Entries supplied:
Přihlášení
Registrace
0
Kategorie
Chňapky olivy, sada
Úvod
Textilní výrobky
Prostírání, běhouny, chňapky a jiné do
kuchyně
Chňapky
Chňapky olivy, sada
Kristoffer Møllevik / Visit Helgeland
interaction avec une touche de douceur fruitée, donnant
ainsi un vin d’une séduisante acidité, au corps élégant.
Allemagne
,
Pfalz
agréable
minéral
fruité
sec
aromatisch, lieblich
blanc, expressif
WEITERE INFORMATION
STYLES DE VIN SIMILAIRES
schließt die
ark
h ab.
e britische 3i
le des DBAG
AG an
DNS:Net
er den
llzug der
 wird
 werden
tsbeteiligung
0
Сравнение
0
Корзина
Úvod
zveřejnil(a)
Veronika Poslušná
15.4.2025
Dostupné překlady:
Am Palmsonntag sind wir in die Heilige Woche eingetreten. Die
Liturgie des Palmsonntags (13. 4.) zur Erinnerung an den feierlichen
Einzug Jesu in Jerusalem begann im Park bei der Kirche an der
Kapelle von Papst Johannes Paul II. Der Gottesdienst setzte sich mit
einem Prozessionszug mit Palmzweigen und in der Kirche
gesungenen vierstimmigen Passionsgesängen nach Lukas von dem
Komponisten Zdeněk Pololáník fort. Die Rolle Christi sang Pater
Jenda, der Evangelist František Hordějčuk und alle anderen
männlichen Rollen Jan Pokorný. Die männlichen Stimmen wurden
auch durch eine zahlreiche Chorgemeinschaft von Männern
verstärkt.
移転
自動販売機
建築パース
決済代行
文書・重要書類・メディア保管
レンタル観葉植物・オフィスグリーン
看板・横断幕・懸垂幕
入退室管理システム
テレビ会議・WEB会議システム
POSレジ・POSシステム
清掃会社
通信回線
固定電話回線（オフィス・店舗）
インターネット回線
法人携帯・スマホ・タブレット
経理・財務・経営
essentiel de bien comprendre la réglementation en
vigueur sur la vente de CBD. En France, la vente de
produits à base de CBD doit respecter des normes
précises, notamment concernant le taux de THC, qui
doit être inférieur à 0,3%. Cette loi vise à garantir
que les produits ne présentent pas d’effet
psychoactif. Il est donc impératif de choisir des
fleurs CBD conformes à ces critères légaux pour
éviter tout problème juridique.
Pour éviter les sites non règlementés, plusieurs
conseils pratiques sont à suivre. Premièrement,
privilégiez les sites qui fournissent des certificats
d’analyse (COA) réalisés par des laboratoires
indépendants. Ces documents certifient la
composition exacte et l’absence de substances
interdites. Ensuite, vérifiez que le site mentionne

Required work: Turn the lines of the listing above into a numbered list, leaving out any blank lines.

Result:
1. Přihlášení
2. Registrace
3. 0
4. Kategorie
5. Chňapky olivy, sada
6. Úvod
7. Textilní výrobky
8. Prostírání, běhouny, chňapky a jiné do
9. kuchyně
10. Chňapky
11. Chňapky olivy, sada
12. Kristoffer Møllevik / Visit Helgeland
13. interaction avec une touche de douceur fruitée, donnant
14. ainsi un vin d’une séduisante acidité, au corps élégant.
15. Allemagne
16. ,
17. Pfalz
18. agréable
19. minéral
20. fruité
21. sec
22. aromatisch, lieblich
23. blanc, expressif
24. WEITERE INFORMATION
25. STYLES DE VIN SIMILAIRES
26. schließt die
27. ark
28. h ab.
29. e britische 3i
30. le des DBAG
31. AG an
32. DNS:Net
33. er den
34. llzug der
35.  wird
36.  werden
37. tsbeteiligung
38. 0
39. Сравнение
40. 0
41. Корзина
42. Úvod
43. zveřejnil(a)
44. Veronika Poslušná
45. 15.4.2025
46. Dostupné překlady:
47. Am Palmsonntag sind wir in die Heilige Woche eingetreten. Die
48. Liturgie des Palmsonntags (13. 4.) zur Erinnerung an den feierlichen
49. Einzug Jesu in Jerusalem begann im Park bei der Kirche an der
50. Kapelle von Papst Johannes Paul II. Der Gottesdienst setzte sich mit
51. einem Prozessionszug mit Palmzweigen und in der Kirche
52. gesungenen vierstimmigen Passionsgesängen nach Lukas von dem
53. Komponisten Zdeněk Pololáník fort. Die Rolle Christi sang Pater
54. Jenda, der Evangelist František Hordějčuk und alle anderen
55. männlichen Rollen Jan Pokorný. Die männlichen Stimmen wurden
56. auch durch eine zahlreiche Chorgemeinschaft von Männern
57. verstärkt.
58. 移転
59. 自動販売機
60. 建築パース
61. 決済代行
62. 文書・重要書類・メディア保管
63. レンタル観葉植物・オフィスグリーン
64. 看板・横断幕・懸垂幕
65. 入退室管理システム
66. テレビ会議・WEB会議システム
67. POSレジ・POSシステム
68. 清掃会社
69. 通信回線
70. 固定電話回線（オフィス・店舗）
71. インターネット回線
72. 法人携帯・スマホ・タブレット
73. 経理・財務・経営
74. essentiel de bien comprendre la réglementation en
75. vigueur sur la vente de CBD. En France, la vente de
76. produits à base de CBD doit respecter des normes
77. précises, notamment concernant le taux de THC, qui
78. doit être inférieur à 0,3%. Cette loi vise à garantir
79. que les produits ne présentent pas d’effet
80. psychoactif. Il est donc impératif de choisir des
81. fleurs CBD conformes à ces critères légaux pour
82. éviter tout problème juridique.
83. Pour éviter les sites non règlementés, plusieurs
84. conseils pratiques sont à suivre. Premièrement,
85. privilégiez les sites qui fournissent des certificats
86. d’analyse (COA) réalisés par des laboratoires
87. indépendants. Ces documents certifient la
88. composition exacte et l’absence de substances
89. interdites. Ensuite, vérifiez que le site mentionne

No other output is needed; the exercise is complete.